MP vingativa de Marinho e Bolsonaro pode cair no Congresso e no Supremo

• 14/3/2019 - quinta-feira

Rogério Marinho e Jair Bolsonaro não podem ainda cantar vitória. A vingativa Medida Provisória 873, que visa devastar as finanças sindicais, pode não avançar no Congresso Nacional e tem risco de ser derrotada no Supremo Tribunal Federal.

É o que consideram dirigentes de Centrais Sindicais que participaram terça (12) de reuniões, em Brasília, com Rodrigo Maia, presidente da Câmara, e Davi Alcolumbre, presidente do Senado.

A terça também marcou o prazo final para apresentação de Emendas. A Medida recebeu cerca de 500 emendas.


Sindicalistas e parlamentares durante reunião com presidente da Câmara Rodrigo Maia

Diap - Jornalista e consultor, Marcos Verlaine, do Diap, trata como positivas as visitas aos presidentes das Casas. E observa: “Mas é preciso ampliar o diálogo parlamentar.”

O Diap acredita em possibilidade de êxito no Supremo. Seu site aponta decisões que suspenderam a eficácia imediata de Medidas com vícios de inconstitucionalidade ou por entender que não obedeciam aos dispostos no Artigo 62 (urgência e relevância) da Constituição.
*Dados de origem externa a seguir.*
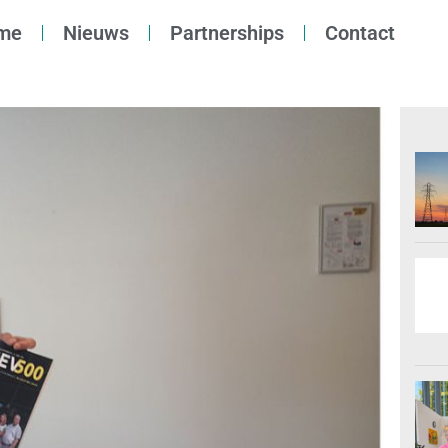
me
Nieuws
Partnerships
Contact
“As liminares foram concedidas por Ricardo Lewandowski em desfavor das MP 849/18, que adiava para 2020 o reajuste dos Servidores, e a MP 805/17, que postergou aumento dos vencimentos dos Servidores”, informa.

Dirigentes - Miguel Torres, presidente da Força Sindical, e Serginho Leite, primeiro secretário da Central, participaram na Câmara e no Senado. Miguel diz: “Estamos trabalhando com afinco pra derrubar essa Medida, que chamamos de AI-5 Sindical; ela é inconstitucional. Mas não vamos nos precipitar. É hora de agir com inteligência”.

Sergio Leite critica a MP 873, que não atendeu aos critérios e urgência ou relevância. “Querem inibir a luta contra a reforma da Previdência. Mas não vamos parar as mobilizações”.

OAB - O Supremo já recebeu Adin (Ação Direta de Inconstitucionalidade) da Ordem dos Advogados do Brasil. O movimento sindical deve ingressar nos autos como “amicus curie”.
Verlaine, do Diap, recomenda que o movimento busque também diálogo com o presidente do STF, ministro Dias Tófolli, e o relator, Luiz Fux.

Deputados - Parlamentares ligados ao sindicalismo, como Paulo Pereira (Solidariedade) e Orlando Silva (PCdoB) participaram das reuniões e articulam contra a 873.